While groups like the California Chamber of Commerce, Californian Citizens Against Lawsuit Abuse and the Civil Justice Association of California have been fighting hard for tort reform, the pervasive influence of the California Trial Lawyers Association (which calls itself the “Consumer Attorneys of California these days) has been successful at stopping meaningful changes to reform this dysfunctional system.

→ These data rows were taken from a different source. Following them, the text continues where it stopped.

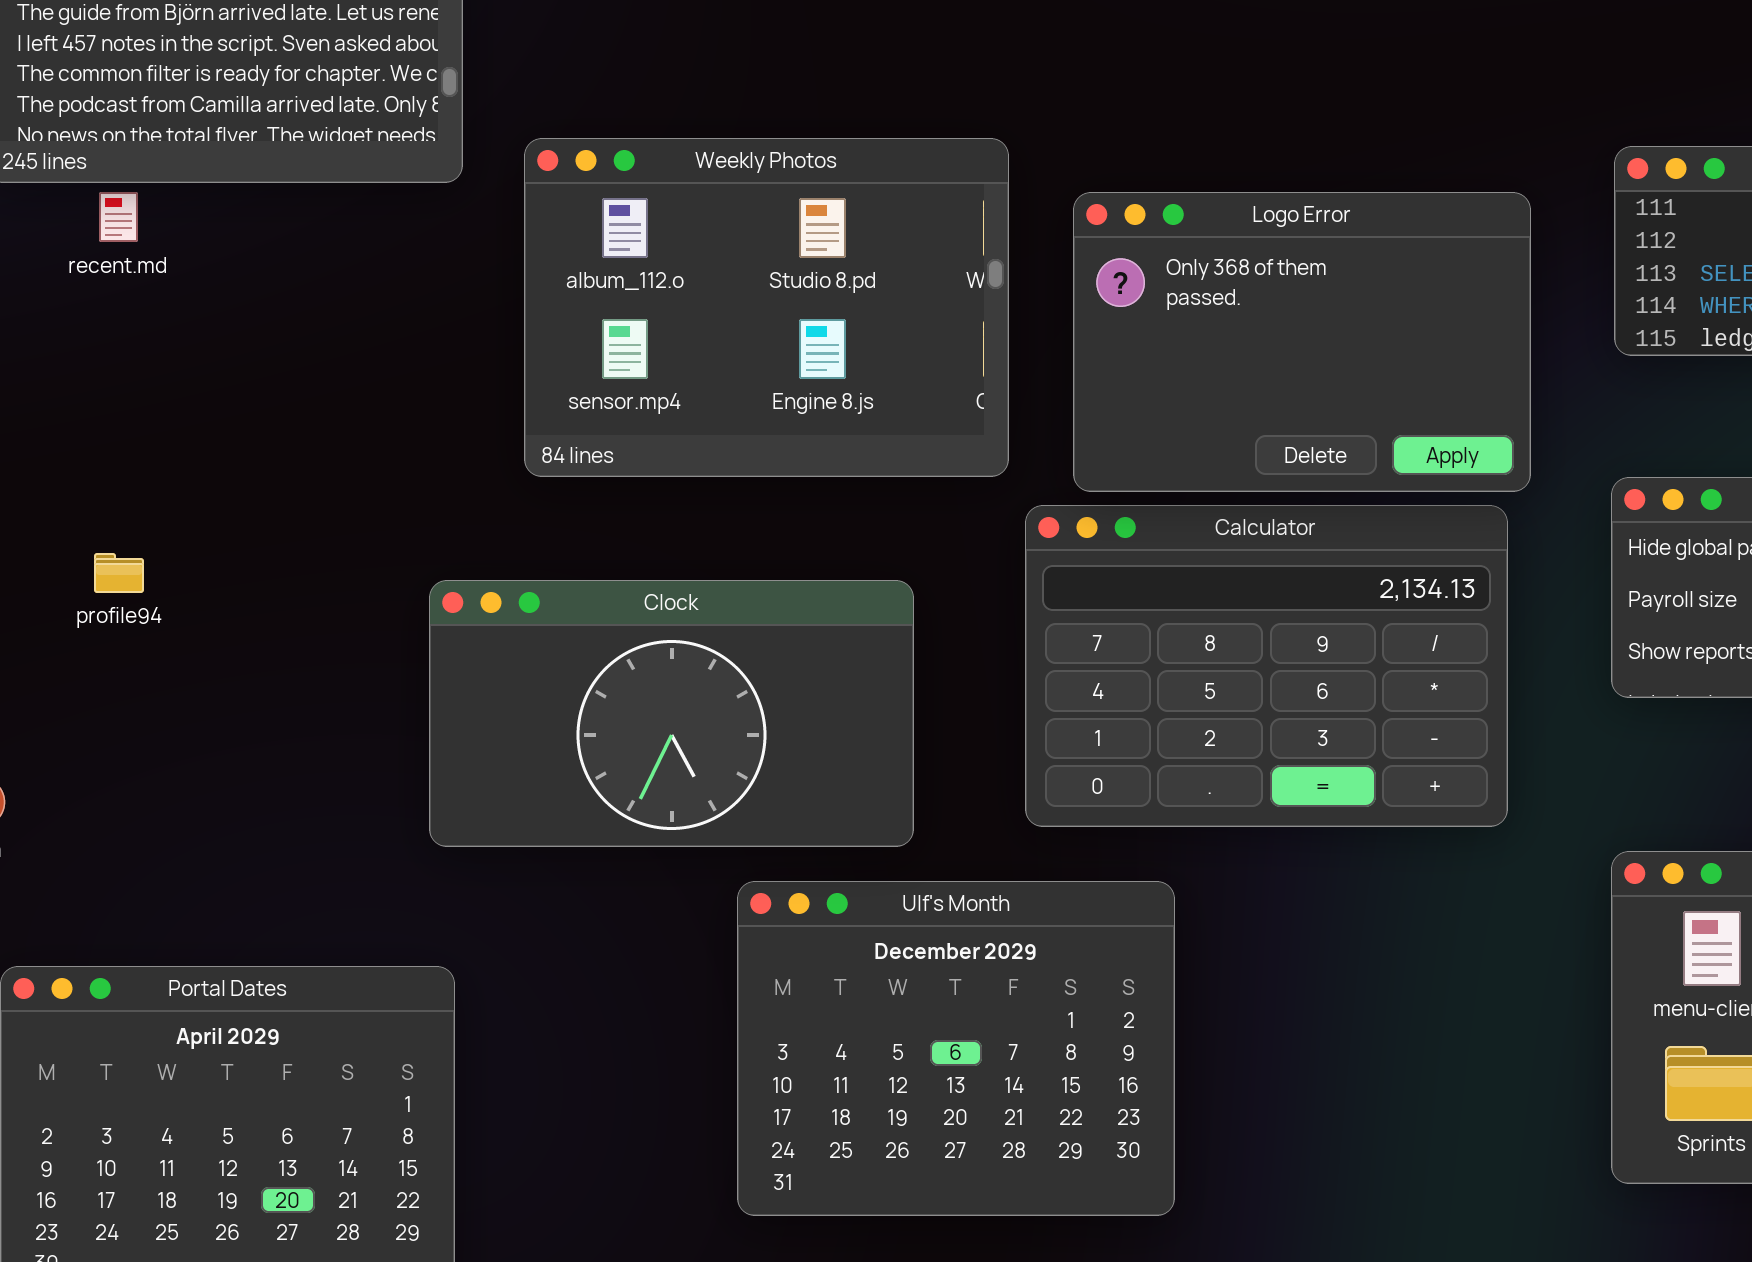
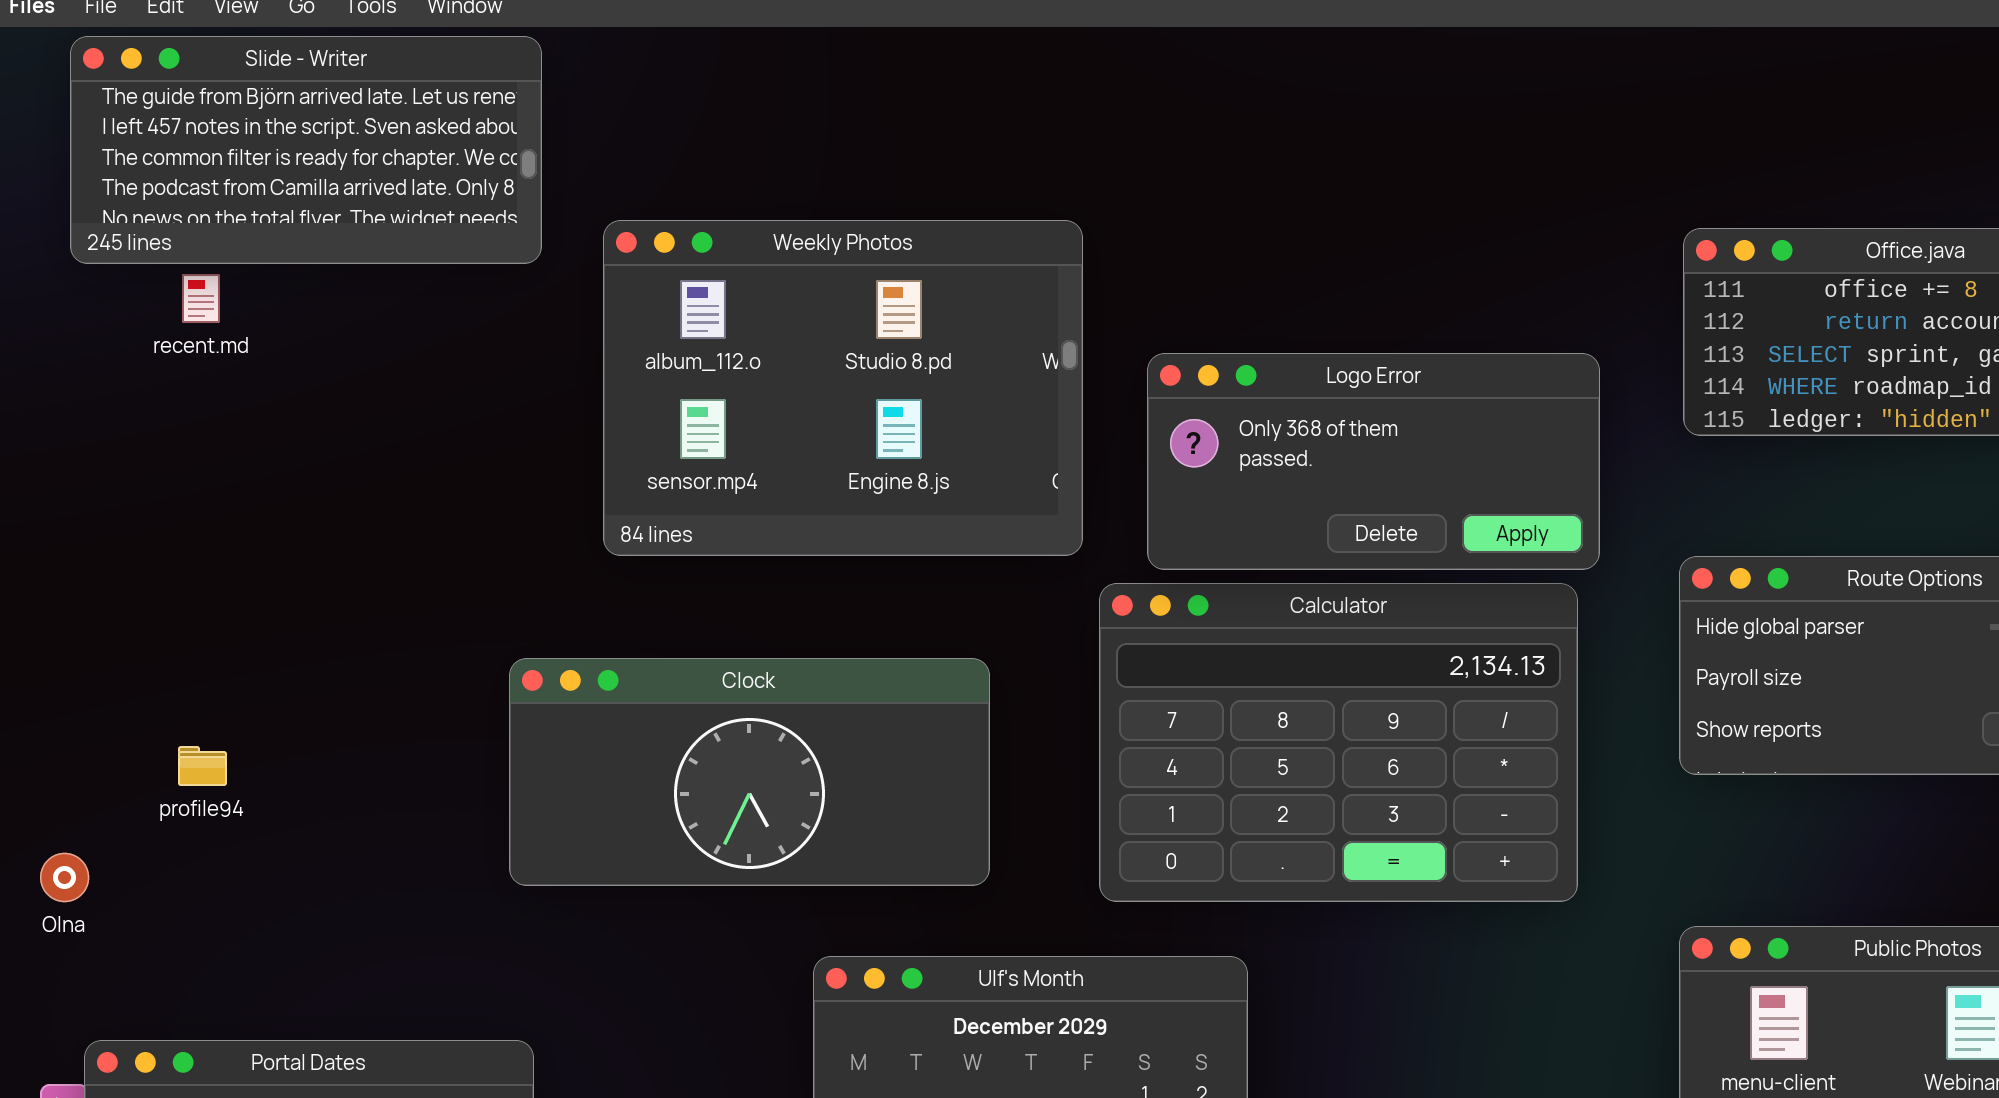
Logo Error: [1073,192,1531,492] -> [1147,353,1600,570], resized
profile94: [94,553,144,593] -> [178,746,227,786], moved
Clock: [429,580,914,847] -> [509,658,990,886], resized

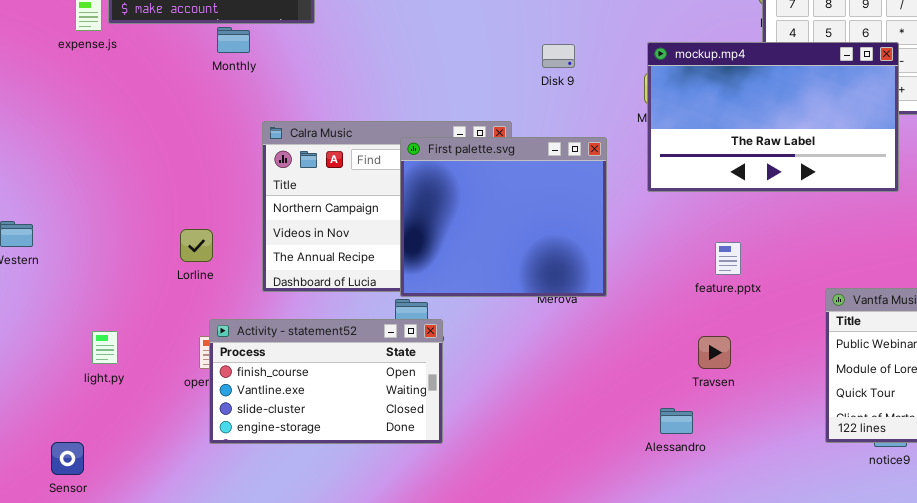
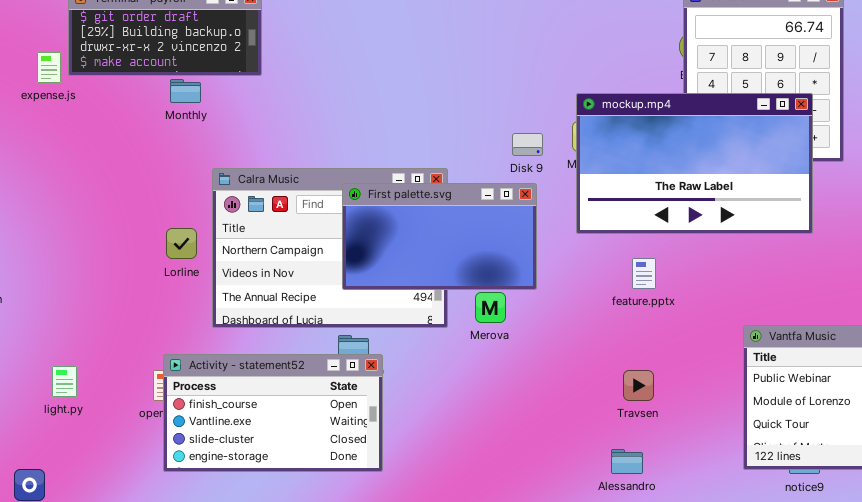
Disk 9: [542,44,575,68] -> [512,133,543,156], moved
First palette.svg: [400,137,607,297] -> [342,183,537,290], resized
Lorline: [180,229,213,262] -> [166,228,197,259], moved
feature.pptx: [715,242,741,275] -> [632,258,656,289], moved
Alessandro: [660,408,693,434] -> [611,449,643,474], moved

Perhaps it will take a terrible example such as this verdict with Skilled Healthcare to promulgate change in the system.  I read where some feel that if Skilled Healthcare goes out of business, that their nursing homes (and their occupants) will simply end up with another provider.  What if the real tragedy, and legacy of this verdict is that it ends up that no private company can, or will take them at all?  That would be a real tragedy.

And I will end on this chilling note.  We already are seeing where state government, as well as almost every county and city are suffering financially, for a whole lot of reasons.  This is hardly the ideal time to expect these entities to get into the business of operating nursing homes, which is where we may be headed it we maintain the status quo.

2 Responses to “Will Massive $671 Million Verdict Against Skilled Healthcare Lead To The End Of Privately Owned Nursing Homes?”

  1. debdeb2080@hotmail.com Says:

    Let me tell you what happens when these skilled nursing facilities under staff:

    In California Sun Healthcare Group Inc (SUNH) was committed to an injunction dated 2001 for 3 deaths and 6 serious injuries in a Burlingame Calif facility they under staffed in without a HVAC system. I found the same happening in a Newport Beach, Calif Sunbridge facility in 2003. We begged the Dept of Justice BMFEA for help, the city council, the DHS, OSHPD …to no avail. I watched it kill patients Richard Laga (gangrene); Betty Harness (fecal impaction), Man in Rm 2B in Oct 2003 aspiration pneumonia and my mother Evelyn Calvert who suffered 10 mos repeated urinary tract infections, fevers went undeteced and untreated, gallblader pain not treated, hypertension medication withheld causing a stroke that rendered her unable to swallow the final 9 mos of her life, and a lack of ventilation from a broken HVAC system after contracting MRSA killed her, Sun’s Medical Director testified to in both 2006 and again in 2008. The CEO even sent employee Julie Campbell to apologize to me for the harm to my mom, then yrs later in mediation threatened me I wasn’t getting his Bentley, was being punished for writting too many complaining letters (my attorney advised me to create a paper trail), and that I’d be harmed if I forced my case to a jury trial where we could prove his willful misconduct. That is criminal. He should be asked to resign now and pay me restitution for the stress he has fraudulently caused me for the past 6 yrs. Richard K. Matros is his name and lack of staffing was his game. It’s on record that Sun earned $15 M in 2000 while understaffing 1 M hours according to the lawsuit CANHR filed in 2003 and settled in 2004.

    Elder abuse for profit should be illegal -apparently it’s not.

    Deb Calvert
    Newport Beach, California

    sunhealthcaregroupinc.blogspot.com

  2. Arrowhead.Ken@Charter.Net Says:

    A fine in the amount of the purported understaffing payroll amount would have been suficient to get this corrected.

    This judgement ends up hurting too many innocent people.

    Considering how a potential judgement may hurt innocent people is just as important as trying to correct a wrong.